▸ Text block:
+---+
Skip to main content

A Paradigm for Christian Education

By November 10, 2021March 29th, 2022Christian Living7 min read

The current crisis of the evangelical church in America is being called a “massive discipleship failure caused by a massive catechesis failure.”1 The ideologies of our age have grown more magnetic and are both infiltrating and fragmenting the church. Even where such destruction is avoided, we no longer have sufficient common ground with our neighbors to enjoy the passive formational benefits of a Judeo-Christian culture.

For some time, I have been thinking about what it would have taken to be a church inoculated against 2020, and I am convinced the church must develop a more robust paradigm for Christian education. I have in mind here, not private K-12 schools or colleges, but Christian education in the context of the church: Christian education as discipleship. Although the format for this type of education can and should be diverse, whether sermon series, Sunday School classes, Bible study curriculum, or more likely all the above, we need a framework to set the agenda for the whole education, as well as help us assess where our individual congregations are currently at and what is still required.

The goal is disciples who are equipped to live out a Christian vision of life in the context of our present world. No matter the topic, be it sexuality, social justice, or faith and work, a complete Christian education has four components, which here we will call Theology, Anthropology, Missiology, and Doxology. We will take each of the four in turn.
+---+
▸ Provided information:
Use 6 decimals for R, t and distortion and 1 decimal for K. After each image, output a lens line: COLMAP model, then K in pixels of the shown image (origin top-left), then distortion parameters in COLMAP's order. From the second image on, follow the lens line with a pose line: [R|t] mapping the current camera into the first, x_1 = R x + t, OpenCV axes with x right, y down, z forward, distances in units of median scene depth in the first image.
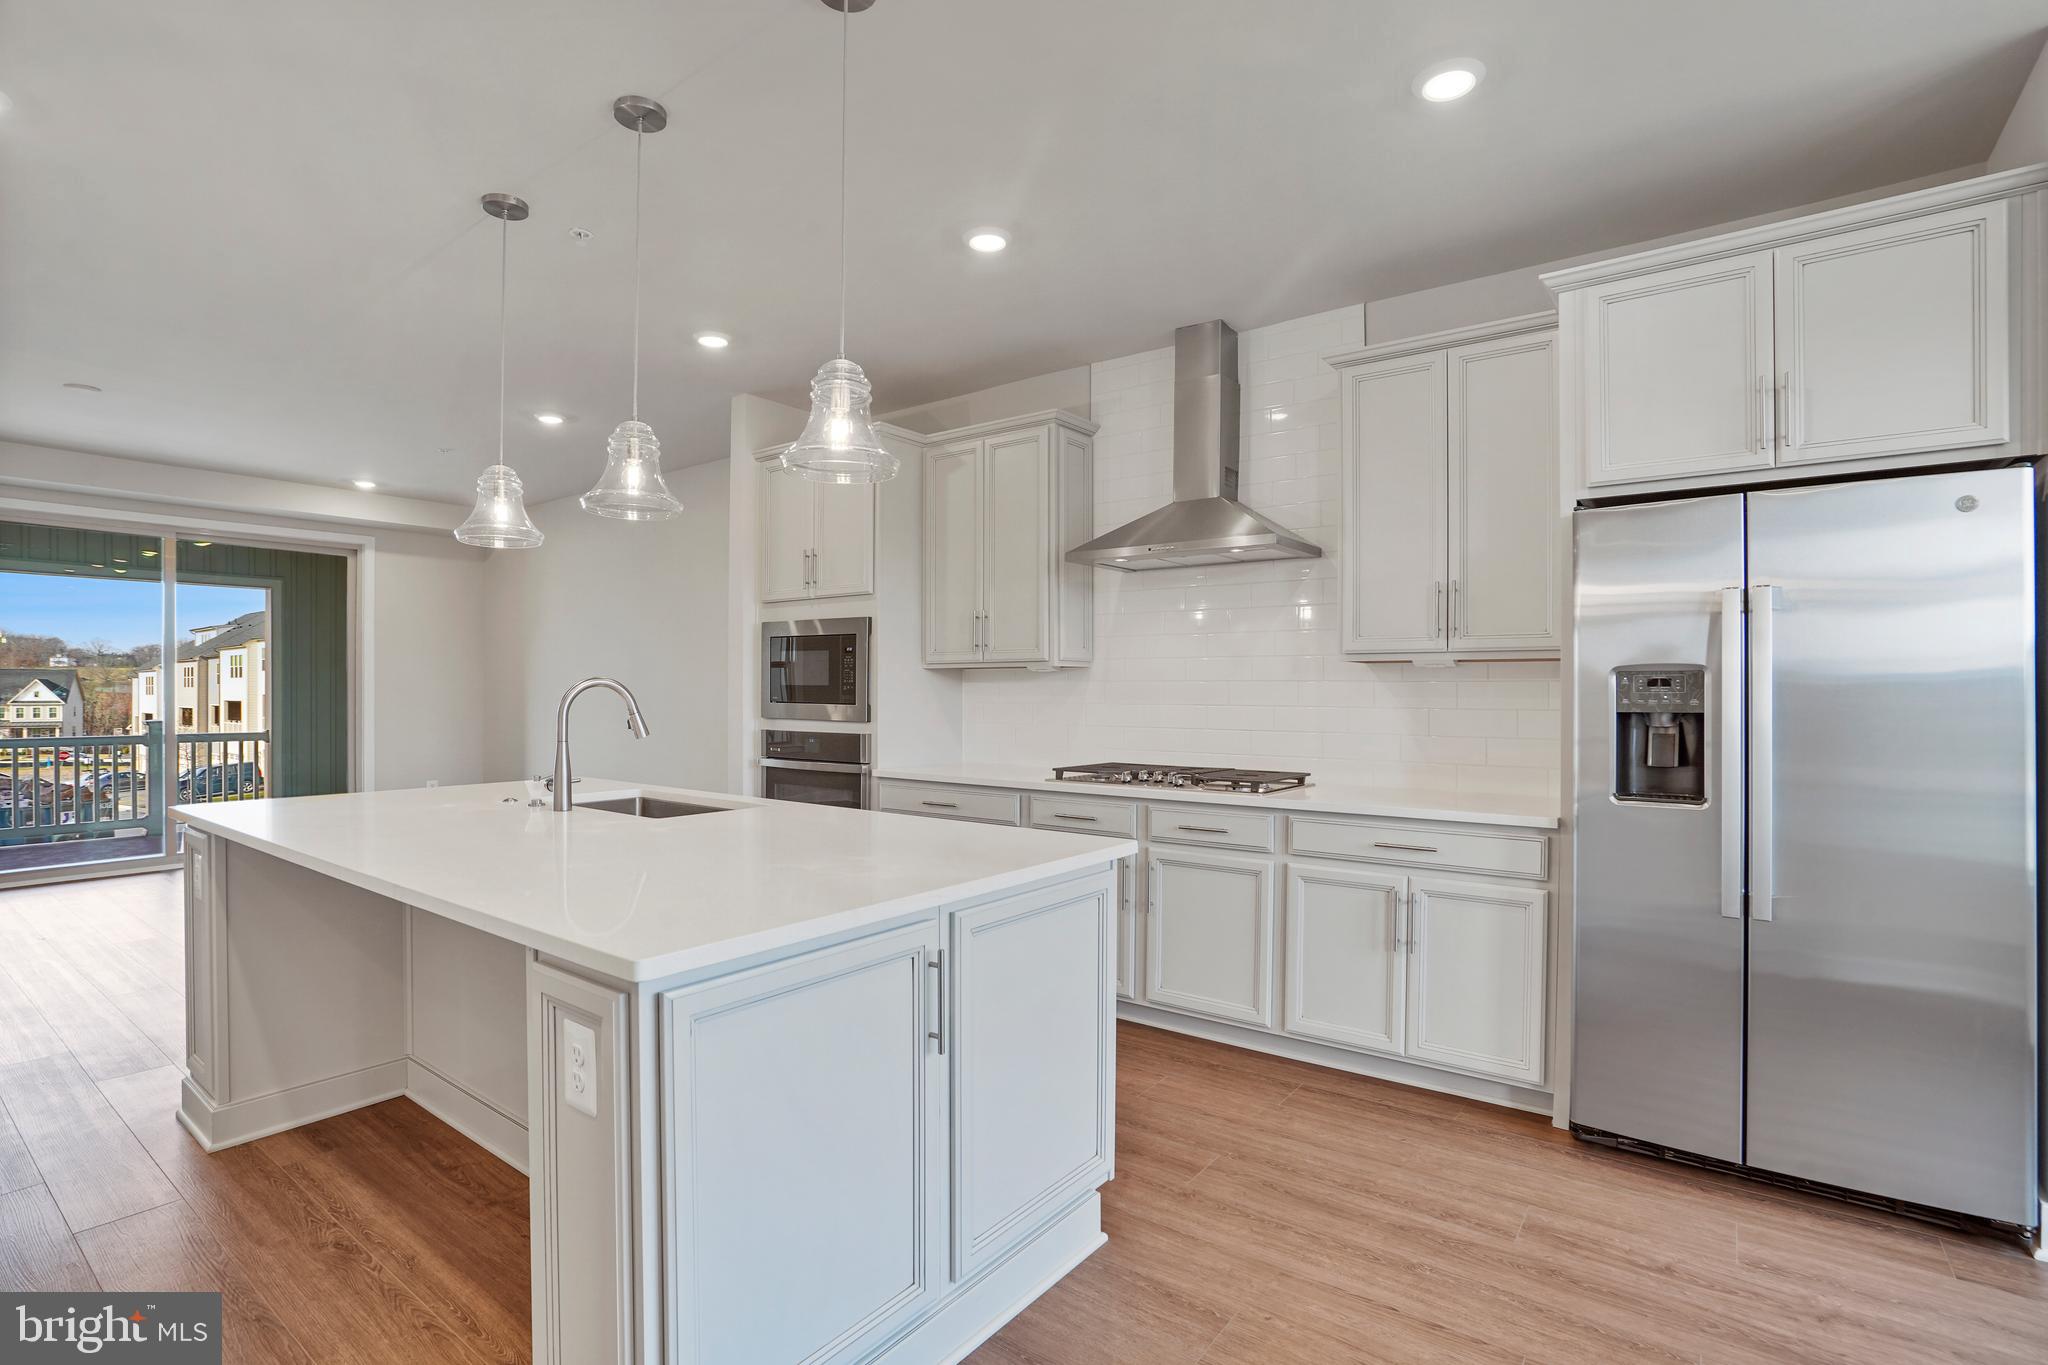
+---+
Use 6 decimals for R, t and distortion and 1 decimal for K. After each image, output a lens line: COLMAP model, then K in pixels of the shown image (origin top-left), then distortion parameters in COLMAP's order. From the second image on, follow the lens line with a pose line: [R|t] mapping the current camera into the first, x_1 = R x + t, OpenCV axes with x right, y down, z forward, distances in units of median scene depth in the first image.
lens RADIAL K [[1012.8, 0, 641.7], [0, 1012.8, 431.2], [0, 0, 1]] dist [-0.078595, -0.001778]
+---+
▸ Aim of the exercise:
Transcribe the stretch of the passage on Christian education from "By November 10, 2021March" through "a Judeo-Christian culture.". The data plays no part in what comes next.

▸ Written response:
By November 10, 2021March 29th, 2022Christian Living7 min read

The current crisis of the evangelical church in America is being called a “massive discipleship failure caused by a massive catechesis failure.”1 The ideologies of our age have grown more magnetic and are both infiltrating and fragmenting the church. Even where such destruction is avoided, we no longer have sufficient common ground with our neighbors to enjoy the passive formational benefits of a Judeo-Christian culture.